## Data to process
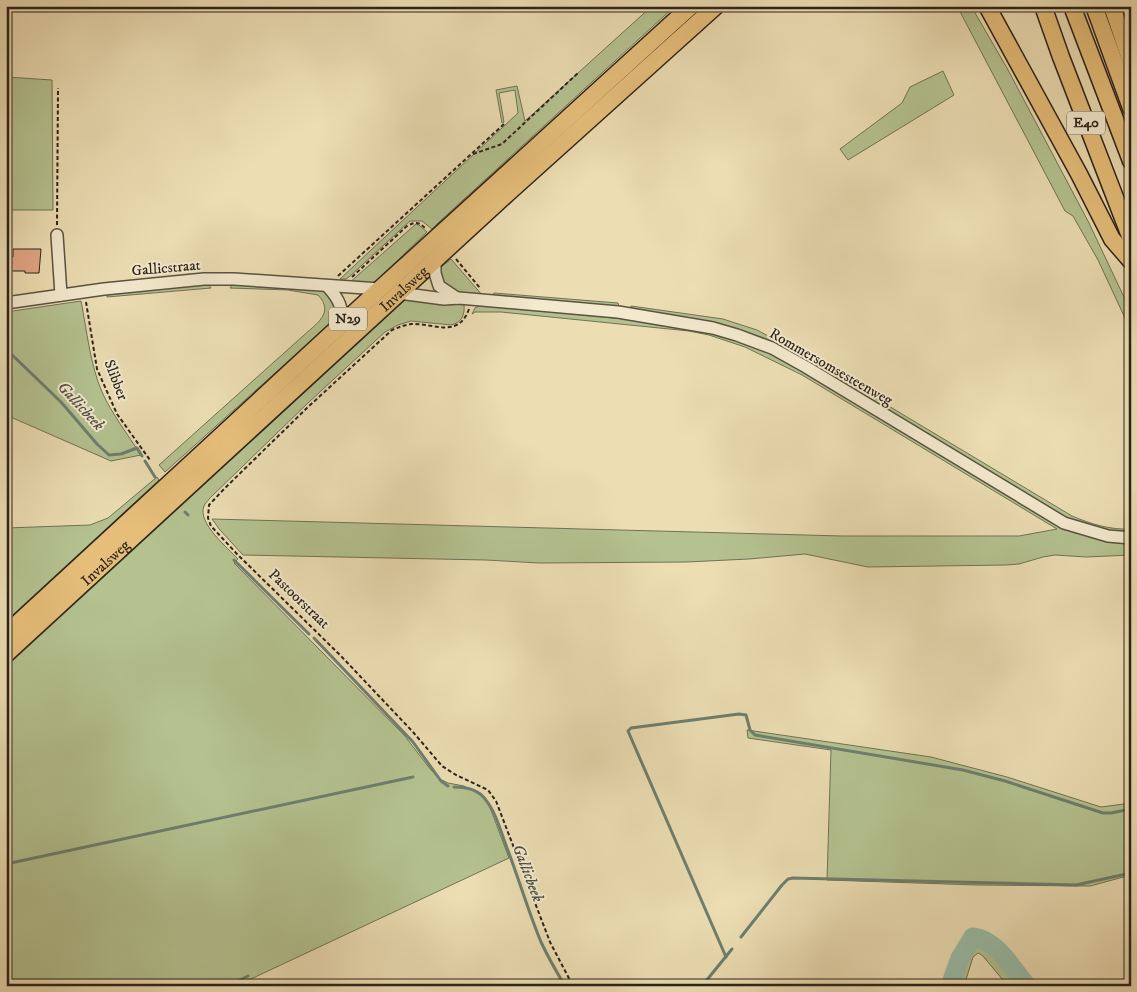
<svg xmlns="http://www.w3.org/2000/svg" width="1137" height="992" font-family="'IM FELL DW Pica',serif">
<rect width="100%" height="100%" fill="#ecddb3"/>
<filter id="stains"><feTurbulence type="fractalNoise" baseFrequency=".004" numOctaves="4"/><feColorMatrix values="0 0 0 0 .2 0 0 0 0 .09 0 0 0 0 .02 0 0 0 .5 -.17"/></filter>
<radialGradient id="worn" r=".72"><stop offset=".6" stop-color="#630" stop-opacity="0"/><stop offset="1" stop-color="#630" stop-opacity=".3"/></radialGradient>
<g fill="#b4c290" stroke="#707255">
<polygon points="652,6 675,6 439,222 432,229 422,221 410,221 349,277 346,279 340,279 518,113 515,90 499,93 504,122 502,123 496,90 517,86 525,121"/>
<polygon points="957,6 971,6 1007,68 1089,223 1131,312 1131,331 1098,260 1073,216 1065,211"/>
<polygon points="943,71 954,95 848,160 840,149 902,103 910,87"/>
<polygon points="6,77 52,80 53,210 6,210"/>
<polygon points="416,224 419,225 427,232 374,283 348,284"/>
<polygon points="451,259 483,296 455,293 441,280 440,268"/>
<path d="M 234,283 L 324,291 L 328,293 L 338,312 L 335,319 L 165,472 L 159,465 L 303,336 C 316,324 335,313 318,295 L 288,290 L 230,288 Z"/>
<polygon points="208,284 211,288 107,297 107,293"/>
<polygon points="494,293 618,303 619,306 618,308 491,297"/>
<path d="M 412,298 L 464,305 C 465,314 462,323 451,325 L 411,321 L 398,325 L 385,332 L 309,402 L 209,499 C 208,501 205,503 204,506 C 197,523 228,548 238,559 L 234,563 L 404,735 L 431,770 L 440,779 L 448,783 L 464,786 L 485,797 L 491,810 L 509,858 L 236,986 L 6,986 L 6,667 L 405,300 Z"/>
<path d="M 81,301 C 87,331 90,364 102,392 C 112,414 128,435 141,455 L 111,461 L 6,415 L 6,312 Z"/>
<path d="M 481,305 L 666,323 L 721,334 L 777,355 L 1062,526 C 1084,536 1107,539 1131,543 L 1131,555 L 1086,557 L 1055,555 L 1043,557 L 1019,564 L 1006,565 L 868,567 L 805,554 L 749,559 L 686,562 L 539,563 L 486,560 L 243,555 L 220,530 L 212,519 L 842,536 L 1019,536 L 1057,529 L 802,375 L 745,347 L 709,335 L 689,331 L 501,312 L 475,312 L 472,314 L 475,308 Z"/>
<path d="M 631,306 L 723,319 L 757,330 L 807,357 L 1072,516 C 1091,524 1110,530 1131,529 L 1131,534 L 1110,533 L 1064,518 L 768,342 L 630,309 Z"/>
<polygon points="157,477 159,480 6,621 6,528 90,525 108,518"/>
<polygon points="747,730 931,757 1007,777 1101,807 1131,803 1131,875 1090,886 977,885 827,880 831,750 748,738"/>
<polygon points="979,946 992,954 1017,986 1008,986 982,955 978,953 973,957 964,986 955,986 968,954 973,947"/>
</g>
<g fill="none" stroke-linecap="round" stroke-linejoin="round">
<g stroke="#6d7f6f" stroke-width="3">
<polyline points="6,349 61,402 97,444 109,455 121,454 137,448 142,456"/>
<polyline points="145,461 155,477"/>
<polyline points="185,512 188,515"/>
<polyline points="234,560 309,634"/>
<polyline points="314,638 413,742 441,781 448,786"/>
<path d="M 454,787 C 466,787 478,789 485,799 C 496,812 501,832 507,848 C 519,879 528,911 541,942 C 548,957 556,971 565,986"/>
<polyline points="6,864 413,777"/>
<polyline points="741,937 782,885 788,879 793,878 1076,885 1131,873"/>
<polyline points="726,957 628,731 631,728 739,714 746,715 750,730 755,735 963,770 1005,781 1103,813 1111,813 1131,809"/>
<polyline points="228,986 248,976"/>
<polyline points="702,986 732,949"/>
</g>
<path stroke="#99bda8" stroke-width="19" d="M 950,986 L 960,958 L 973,937 C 996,939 1013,969 1027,986"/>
</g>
<polygon fill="#e3a787" stroke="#2b231a" points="13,249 41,249 39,273 25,273 25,271 6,271 6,257 13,257"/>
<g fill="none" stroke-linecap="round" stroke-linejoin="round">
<g stroke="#5b5240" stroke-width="14">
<g id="minor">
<polyline points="57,235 61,295"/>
<polyline points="435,260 435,273 439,286 457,298"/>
<path d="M 328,287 C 339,299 343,308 342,324"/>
<polyline points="399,293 444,299 459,298 618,312 713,328 737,335 772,348 806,367 1064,523 1108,536 1131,538"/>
<polyline points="6,303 104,289 204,279 234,279 380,289"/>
</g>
</g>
<g stroke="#2b231a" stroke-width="19">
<g id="highway">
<polyline points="987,6 1079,174 1112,239 1131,261"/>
<polyline points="1043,6 1061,57 1131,239"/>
<polyline points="1072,6 1131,161"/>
<polyline points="1094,6 1131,108"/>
<polyline points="1112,6 1131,62"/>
<polyline points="6,634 380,289 691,6"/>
<path id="s1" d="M 6,654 L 508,193 L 716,6"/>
</g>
</g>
<g stroke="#2b231a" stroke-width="2" stroke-dasharray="4 2.5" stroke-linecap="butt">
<polyline points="473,154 502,144 579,72"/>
<polyline points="57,225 58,88"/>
<polyline points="456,259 480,288"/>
<polyline points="338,276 504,124"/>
<path d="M 352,277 L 407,226 C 416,221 419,222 426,229"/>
<polyline points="86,302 97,369 117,414 150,460"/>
<path d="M 469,309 C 458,339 435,323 411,324 C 405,325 399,327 392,330 L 308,407 L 225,488 L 209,505 L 208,518 L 211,526 L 237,554 L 341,656 L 413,732 L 442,766 L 456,775 L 488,790 L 496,801 L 550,942 L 573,986"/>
</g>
<use href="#minor" stroke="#f3e9ce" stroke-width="11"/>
<use href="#highway" stroke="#e6be7a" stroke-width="16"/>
</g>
<g text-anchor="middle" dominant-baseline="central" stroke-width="4" stroke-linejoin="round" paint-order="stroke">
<g fill="#f3e9ce" stroke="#675e50" stroke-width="1">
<rect x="1067" y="111.5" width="38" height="23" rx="4"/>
<rect x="329" y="307.5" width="38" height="23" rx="4"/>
</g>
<g font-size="14" font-weight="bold" fill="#2b231a">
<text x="1086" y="123">E40</text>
<text x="348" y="319">N29</text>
</g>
<g font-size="15" fill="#2b231a" stroke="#f3e9ce">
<text transform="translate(166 268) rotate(-5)">Gallicstraat</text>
<text stroke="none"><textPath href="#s1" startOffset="540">Invalsweg</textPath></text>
<text transform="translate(831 367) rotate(30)">Rommersomsesteenweg</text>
<text transform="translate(116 380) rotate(69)">Slibber</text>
<text stroke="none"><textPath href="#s1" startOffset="135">Invalsweg</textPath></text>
<text transform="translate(299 599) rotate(44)">Pastoorstraat</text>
</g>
<g font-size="16" font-style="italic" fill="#4c5145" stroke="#f3e9ce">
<text transform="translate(81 406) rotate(47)">Gallicbeek</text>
<text transform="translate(528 873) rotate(69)">Gallicbeek</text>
</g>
</g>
<rect width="1137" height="992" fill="none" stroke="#ecddb3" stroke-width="25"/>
<rect x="8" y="8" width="1122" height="977" fill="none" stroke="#2b231a" stroke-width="2.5"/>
<rect x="12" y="12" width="1112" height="967" fill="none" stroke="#2b231a"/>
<rect width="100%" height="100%" filter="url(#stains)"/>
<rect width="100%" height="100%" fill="url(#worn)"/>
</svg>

## Problem
When a line above contains the string "worn", copy that line.

## Answer for this exercise
<radialGradient id="worn" r=".72"><stop offset=".6" stop-color="#630" stop-opacity="0"/><stop offset="1" stop-color="#630" stop-opacity=".3"/></radialGradient>
<rect width="100%" height="100%" fill="url(#worn)"/>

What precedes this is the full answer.